# Work order
Copy every line of the listing below with no changes, and leave out the pictures.

# Supplied records
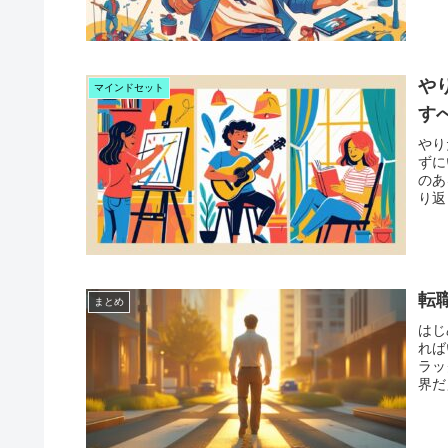
や
マインドセット
す
やり
ずに
のあ
り返
転
まとめ
はじ
れば
ラッ
界だ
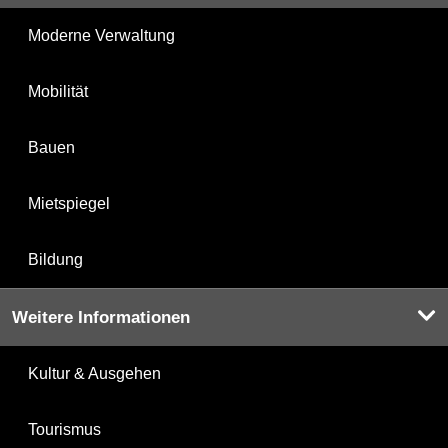
Moderne Verwaltung
Mobilität
Bauen
Mietspiegel
Bildung
Weitere Informationen
Kultur & Ausgehen
Tourismus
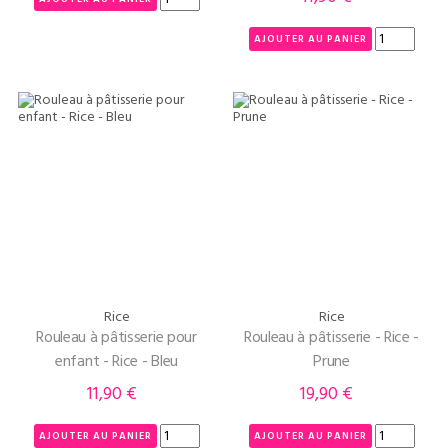
AJOUTER AU PANIER
Rice
Rice
Rouleau à pâtisserie pour
Rouleau à pâtisserie - Rice -
enfant - Rice - Bleu
Prune
11,90 €
19,90 €
Prix
Prix
AJOUTER AU PANIER
AJOUTER AU PANIER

# Task answer
や
マインドセット
す
やり
ずに
のあ
り返
転
まとめ
はじ
れば
ラッ
界だ
Moderne Verwaltung
Mobilität
Bauen
Mietspiegel
Bildung
Weitere Informationen
Kultur & Ausgehen
Tourismus
AJOUTER AU PANIER
Rice
Rice
Rouleau à pâtisserie pour
Rouleau à pâtisserie - Rice -
enfant - Rice - Bleu
Prune
11,90 €
19,90 €
Prix
Prix
AJOUTER AU PANIER
AJOUTER AU PANIER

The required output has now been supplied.